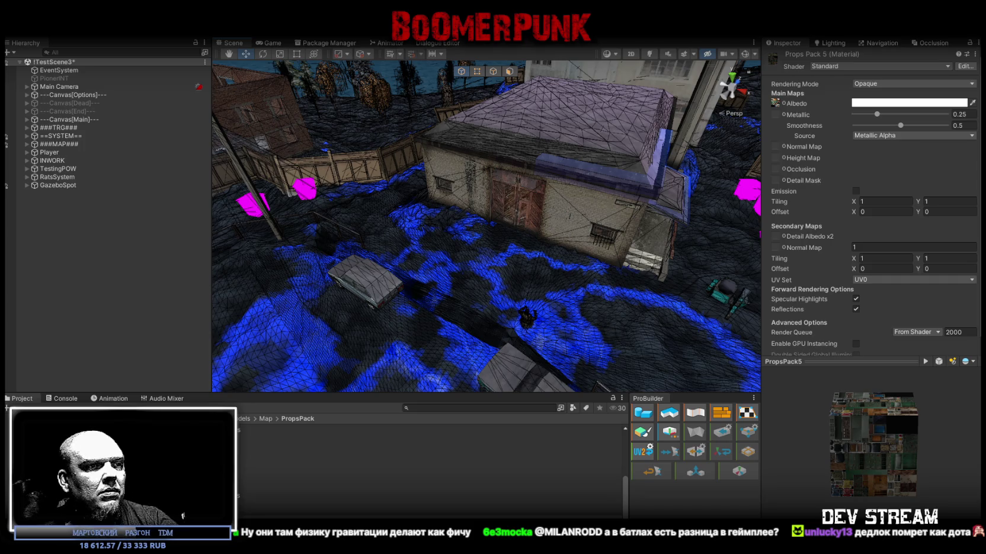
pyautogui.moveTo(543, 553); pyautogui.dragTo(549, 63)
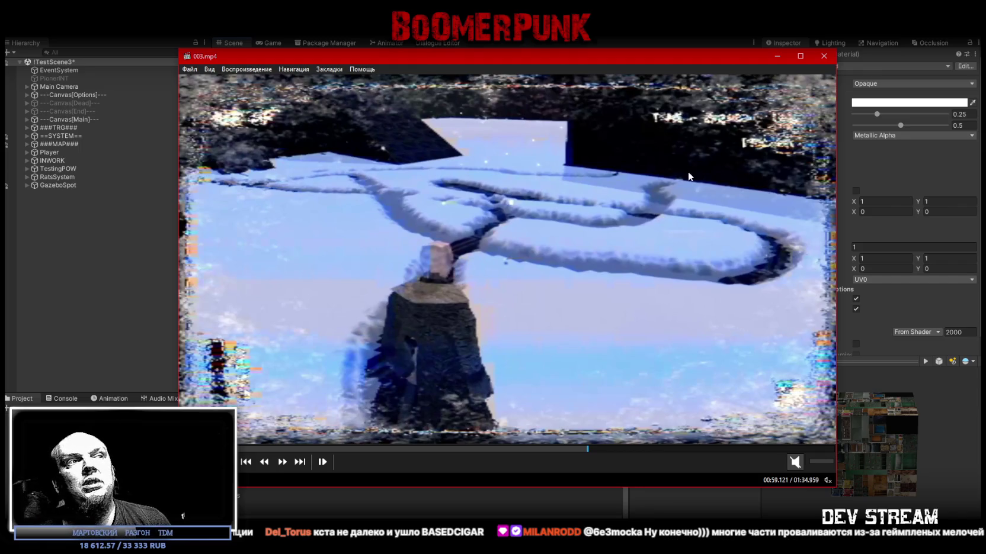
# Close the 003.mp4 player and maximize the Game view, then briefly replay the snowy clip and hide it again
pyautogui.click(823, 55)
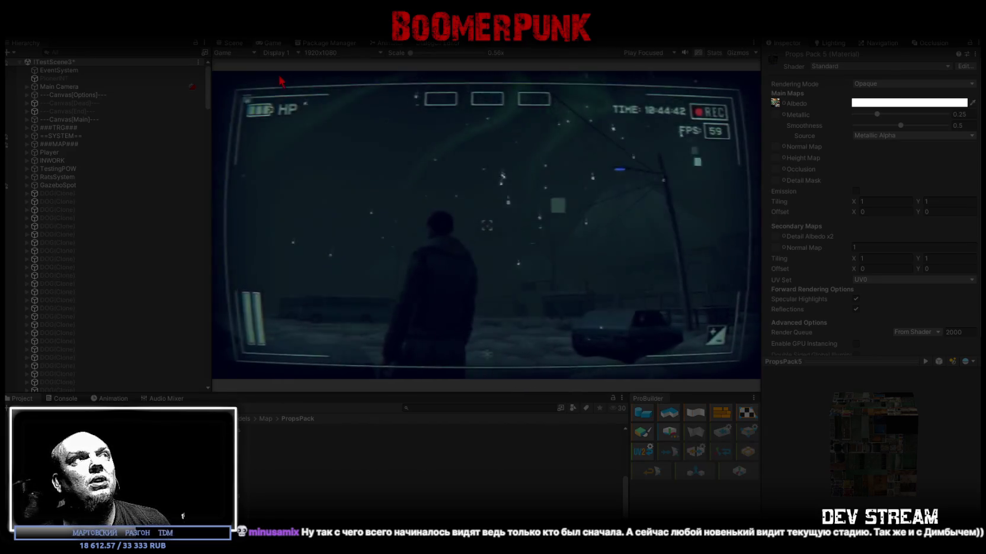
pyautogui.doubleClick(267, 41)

==============================

How to complete this task: None of the pictures should appear, though every line of the data above must be reproduced exactly.

Reply to the task:
pyautogui.moveTo(543, 553); pyautogui.dragTo(549, 63)
# Close the 003.mp4 player and maximize the Game view, then briefly replay the snowy clip and hide it again
pyautogui.click(823, 55)
pyautogui.doubleClick(267, 41)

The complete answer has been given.